*What you need to do*
Starting with the line that contains "country: LV" and going on through the line that contains "longitude: -111.8272", recast the items below as a JSON list of strings, one string per line, with blank lines left out. Leave the pictures out of the answer.

*Raw data*
•••

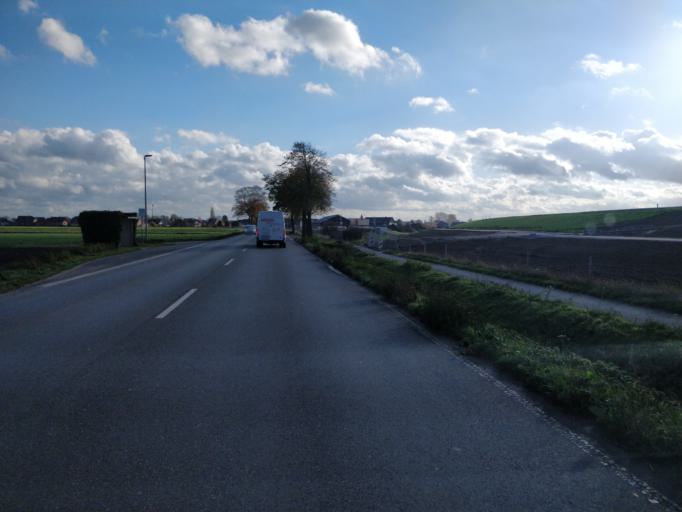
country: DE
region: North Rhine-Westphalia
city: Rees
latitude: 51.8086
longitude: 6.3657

•••

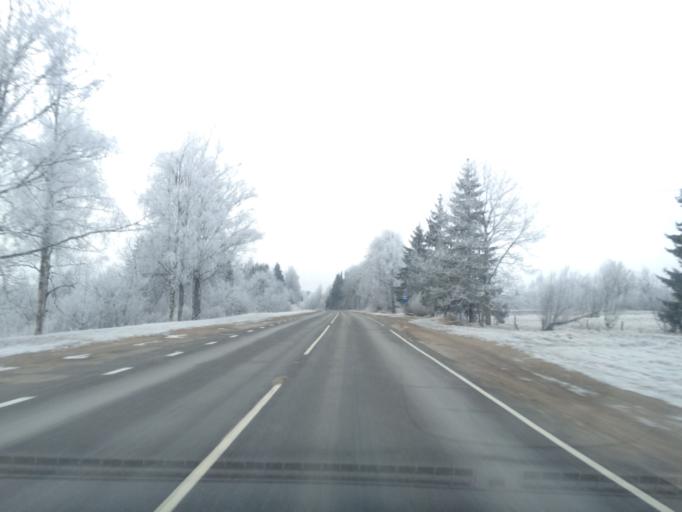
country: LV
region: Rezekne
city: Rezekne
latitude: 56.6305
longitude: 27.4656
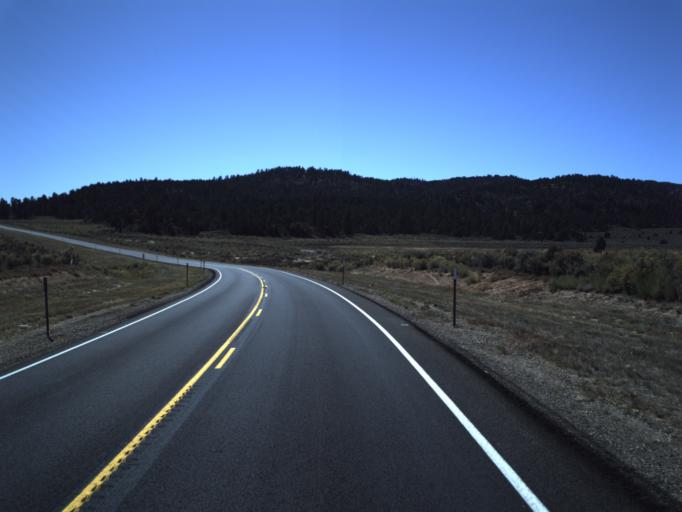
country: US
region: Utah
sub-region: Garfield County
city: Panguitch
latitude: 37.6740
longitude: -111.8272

•••

*Result of the task*
[
  "country: LV",
  "region: Rezekne",
  "city: Rezekne",
  "latitude: 56.6305",
  "longitude: 27.4656",
  "country: US",
  "region: Utah",
  "sub-region: Garfield County",
  "city: Panguitch",
  "latitude: 37.6740",
  "longitude: -111.8272"
]